■ Фрагмент страницы:
###

Ее можно было бы определить как духовное руководство в масштабе страны.

Очерченный здесь способ политического действия требует, чтобы каждому выбору предшествовало одновременное его рассмотрение в совершенно разных аспектах. Это предполагает повышенную степень внимания, приблизительно того же порядка, который требуется для творческой работы в области искусства и науки.

Но почему политика, решающая судьбу народов и имеющая своей целью справедливость, должна требовать меньше внимания, чем искусство и наука, чьими предметами являются красота и истина?

Политика очень сходна с искусством; с такими видами его, как поэзия, музыка, архитектура.

198

Закон художественного творчества (и его главная трудность) состоит в одновременности многоплановой композиции.

Поэт, подбирая каждое слово и сочетая их, должен учитывать одновременно по меньшей мере пять или шесть планов композиции: правила стихосложения — число слогов и рифм — в выбранной им форме стиха; грамматическое сочетание слов; их логическое сочетание по отношению к развитию мысли; чисто музыкальную последовательность звуков, содержащихся в слогах; так сказать, материальный ритм, который создается при помощи цезур, пауз, длительностей каждого слога и каждой группы слогов; атмосферу, которую создают вокруг каждого слова возможности заключенного в нем подтекста, и переход из одной атмосферы в другую по мере следования слов; психологический ритм, устанавливаемый длительностью слов, соответствующих определенной атмосфере и определенному движению мысли; эффекты повторов и новизны; и, конечно же, другие вещи, главная среди которых — особая интуиция красоты, придающая всему произведению единство.

Вдохновение — это некоторое напряжение способностей души, делающее возможным тот уровень внимания, который необходим для создания многоплановой композиции.

Тот, кто не наделен даром такого внимания, однажды может обрести эту способность, если будет смиренно, настойчиво и терпеливо этого добиваться, и если его желание обладать такой способностью будет пылким и непоколебимым.

Если же он не охвачен таким желанием, то нет необходимости и браться за стихи.

Политика—это тоже искусство, подчиненное многоплановой композиции. Тот, кто ощущает в себе политическую ответственность, кто алчет и жаждет справедливости, тот должен желать обрести способность к многоплановой композиции, а значит, со временем непременно обретет ее.

Вот только сегодня время не ждет. Нужда торопит.

Очерченный здесь метод политического действия превосходит возможности человеческого разума, по крайней мере те, которые нам известны. Но именно это-то в нем и ценно. Не стоит задаваться вопросом, способен ли ты его применить. Ответом всегда будет: «нет». Но нужно совершенно отчетливо уяснить его себе; часто и

199

подолгу размышлять о нем; поместить навсегда туда, где обитает душа, откуда произрастают все мысли, и руководствоваться им во всех своих решениях. Тогда, возможно, появится вероятность того, что решения, даже несовершенные, будут добрыми.

Стихотворец, поглощенный желанием преуспеть в поэзии в той же мере, что и Расин, никогда не создаст хороших стихов. Однако уж совсем худо, если он будет гнать от себя саму мысль о такой возможности.

###

■ Данные упражнения:
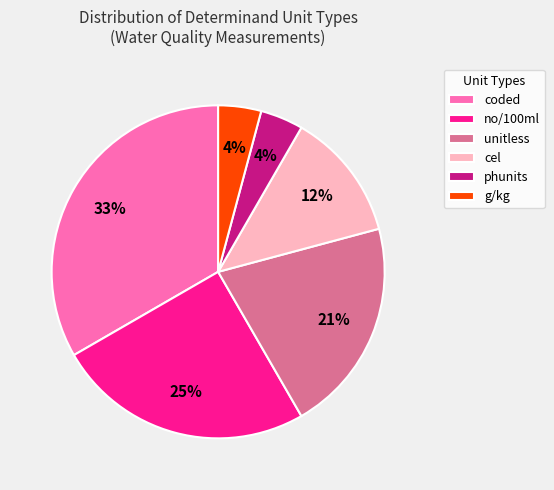

To the nearest percent, what is the average slice percentage?

17%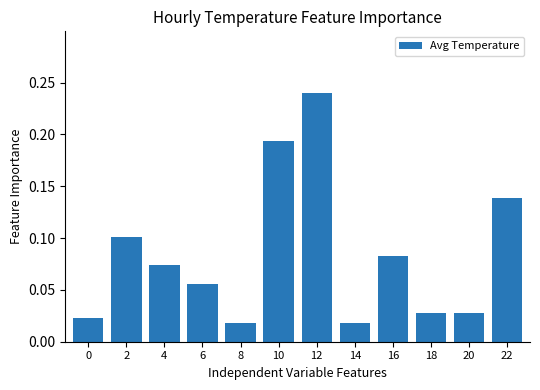

Which has a higher value, 12 or 20?

12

###

■ Пункт задания 1:
Ответьте по фрагменту о политике как искусстве:
(а) Какова цель политики?
(б) Что такое вдохновение?
(в) Какой поэт назван по имени?
■ Пункт задания 2:
Выпишите из фрагмента о политике как искусстве все наречия, которые описывают, как человек, не наделенный даром такого внимания, должен добиваться этой способности.
■ Пункт задания 3:
Продолжите фрагмент о политике как искусстве после его последнего предложения.
Данные для выполнения не требуются.

■ Ответ к заданию 1:
(а) Справедливость.
(б) Некоторое напряжение способностей души, делающее возможным тот уровень внимания, который необходим для создания многоплановой композиции.
(в) Расин.

■ Ответ к заданию 2:
смиренно, настойчиво, терпеливо

■ Ответ к заданию 3:
Чтобы писать стихи, в которых живет красота, нужно иметь желание посредством составления слов достичь уровня красоты чистой и божественной, о которой Платон говорил, что она обитает по ту сторону небес.

Одна из основных истин христианства заключается в том, что нельзя стать менее несовершенным, просто пытаясь достичь меньшего несовершенства. Только желая стать совершенным, можно истребить в душе ту ее часть, которая исполнена зла и оскверняет душу. Отсюда заповедь Христа: «Будьте совершенны, как совершенен Отец ваш Небесный»75.

Насколько человеческий язык далек от божественной красоты, настолько чувственные и интеллектуальные способности людей далеки от истины, а запросы социальной жизни — от справедливости. Следовательно, в политике потребность в свежей творческой мысли столь же велика, как и в искусстве или науке.

Вот почему почти все противопоставляющие их политические мнения и дискуссии так же чужды политике, как столкновения эстетических мнений в кофейнях Монпарнаса чужды искусству. Как политик, так и художник могут найти в этих спорах лишь некоторое возбуждающее средство, которое следует употреблять исключительно в малых дозах.

На политику почти никогда не смотрят как на столь высокий вид искусства. Дело в том, что за многие столетия ее привыкли считать только (или, во всяком случае, в основном) техникой получения и удержания власти.

Но власть не есть цель. По своей природе, сути, определению она является исключительно средством. Власть для политики то же, что пианино для написания музыки. Композитор, которому для сочинения мелодий необходимо пианино, окажется в затруднитель-

200

ном положении, попав в деревню, где инструмента нет. Но если ему достанут пианино, дело только за ним—он может сочинять.

Несчастные, мы спутали производство пианино с написанием сонаты.

Воспитательный метод ничего не стоит, если он не вдохновлен определенной концепцией человеческого совершенствования. Когда речь идет о воспитании народа, такой концепцией должна быть концепция цивилизации. Ее не следует искать в прошлом, содержащем лишь несовершенное; еще менее — в наших мечтах о будущем, которые по необходимости так же посредственны, как и мы сами, и поэтому существенно уступают прошлому. Искать вдохновение для такого воспитания — как и сам метод — следует среди истин, извечно содержащихся в природе вещей.

Вот несколько указаний по этому поводу.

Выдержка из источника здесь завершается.